By , Orenburg, Russia

In the United States and most other countries, it is not unusual for a Jewish prisoner, with endless time to pass, to ponder existential matters. Though confined to physical parameters, most prisons will not interfere, and many may even provide access to those seeking spiritual enrichment. Until very recently, that was hardly the situation for a Jew unfortunate enough to find himself yearning to practice his faith in a Russian prison.

( Sergey K., whose last name is withheld for legal purposes, is a 48 year-old inmate serving a long sentence in a Russian penitentiary near Kazakhstan. His only regular visitor, it seems, is Chabad’s Rabbi Goel Mayers, rabbi in Orenberg.

Last week, Sergey claimed his Jewish birthright with a proper brit milah (circumcision) in the prison.

Dr. Yeshaya Shafit, renowned as Chabad’s traveling mohel, with 4,000 circumcisions to his credit, made the trip to Southern Russia, to what is the third largest prison in the country, and with permission of prison authorities in the prison’s infirmary, conducted the brit. Sergey took the name Ovadiah ben Avraham.

Honored with sandek was Mikhail M. (name withheld) another Jewish prisoner, a former businessman from St. Petersburg.

It’s not the first time this is happening, but it’s under vastly different circumstances that a mohel managed to get behind the prison gates, or that an inmate wanting to embrace the Covenant has been able to do so.

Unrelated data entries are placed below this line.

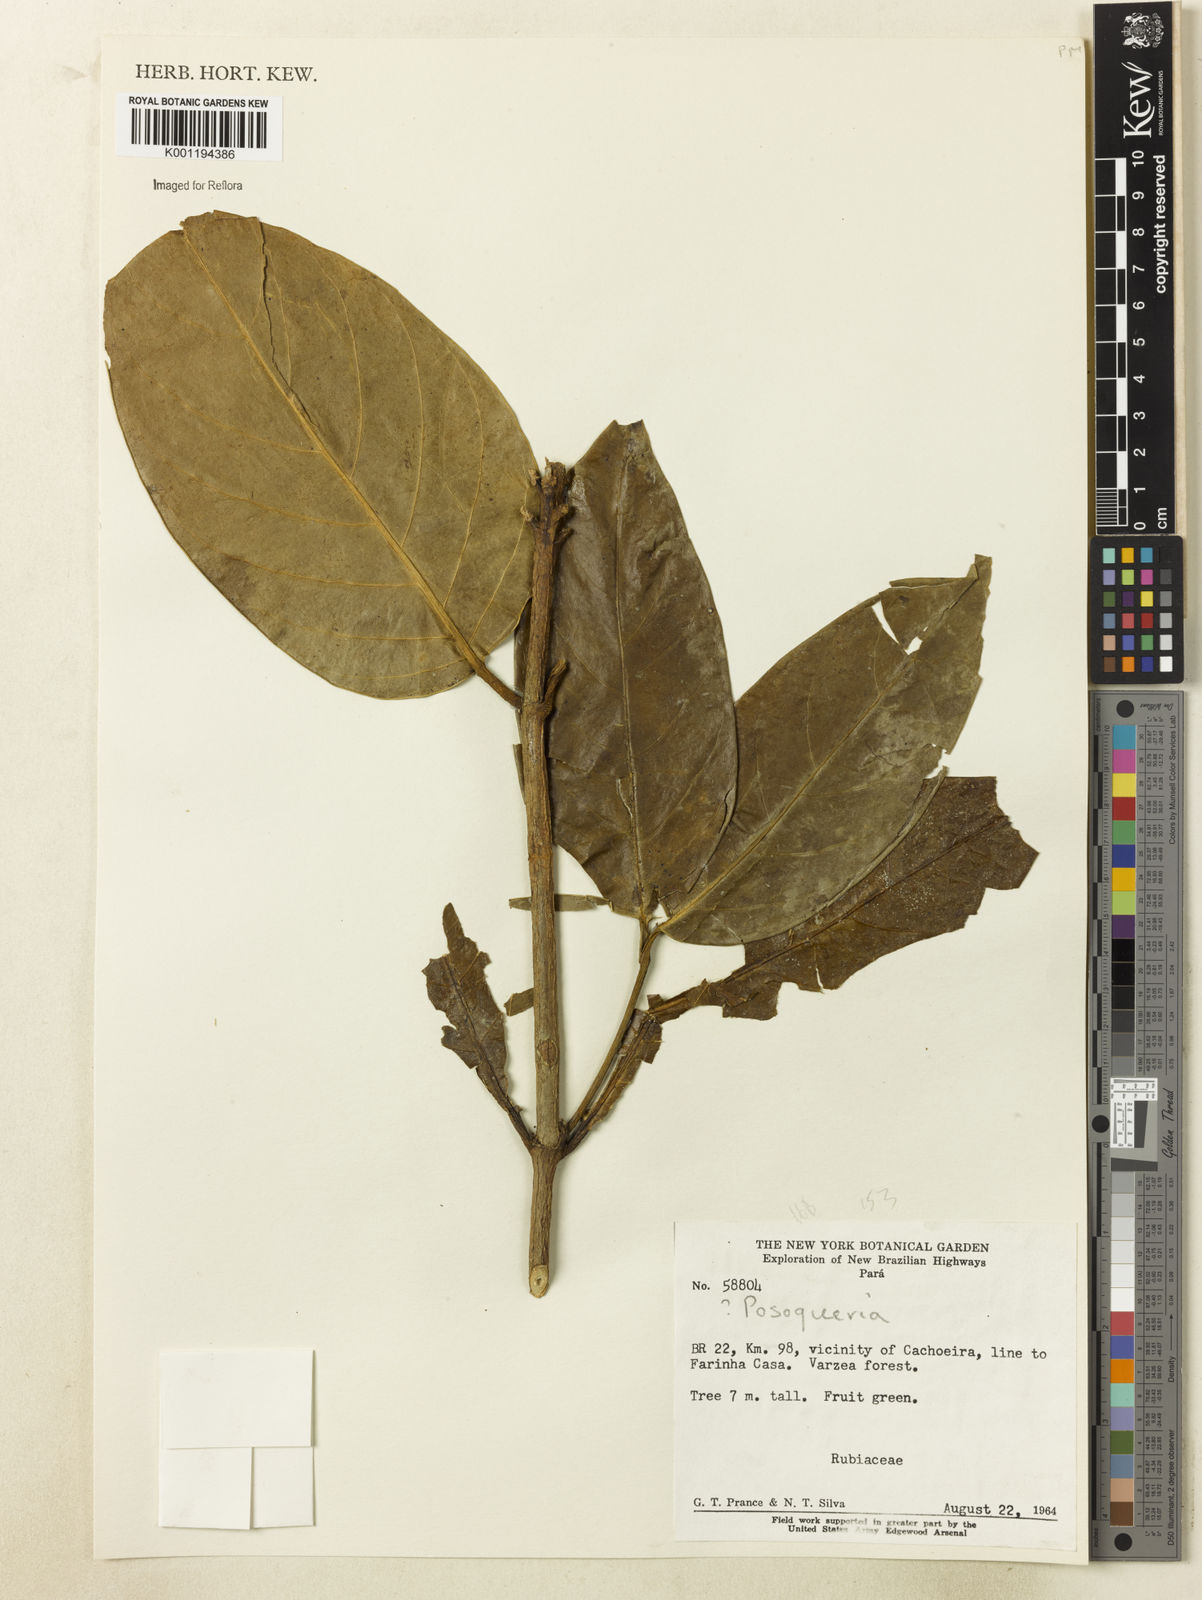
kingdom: Plantae
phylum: Tracheophyta
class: Magnoliopsida
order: Gentianales
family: Rubiaceae
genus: Posoqueria
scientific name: Posoqueria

Eighty years ago, Rabbi Zalman-Aharon, also known as the “Kovner mohel” was arrested in Minsk and incarcerated for honoring the wishes of Jewish parents who sought to have their babies circumcised in accordance with Jewish tradition. Twenty five years ago a young Russian Zionist known as Uri, who was arrested in the infamous anti-Zionist purge of the late seventies and sentenced to hard labor in the gulag, was punished for circumcising himself. Uri got two weeks in solitary confinement in sub-zero temperatures, for his defiant act of Jewish assertion.

Fortunately, those days are over, and according to Rabbi Aaron Gurevich, Chief Jewish Chaplain of the Russian Army, there are about 1,200 Jewish inmates in Russian penitentiaries, 400 of whom are openly proclaiming their Jewish identity and are in contact with his department.

“We should expect more brissim behind the bars,” says Rabbi Gurevitch, who is also in charge of the Federation of Jewish Communities of Russia (FJC) department that works with Jewish prisoners both in jail and after they are released,

Rabbi Mayers, the Chabad representative in Orenburg, dedicates Fridays to visiting Jewish prisoners and shining some light in the darkness of long sentences in remote Russian prisons.

“As we were leaving the camp after the brit-milah,” Mayers told, “we were approached by yet another convict who told me that his mother was Jewish, and his father a Muslim.”

“What am I, Rabbi?” he asked Mayers. “What should I do?”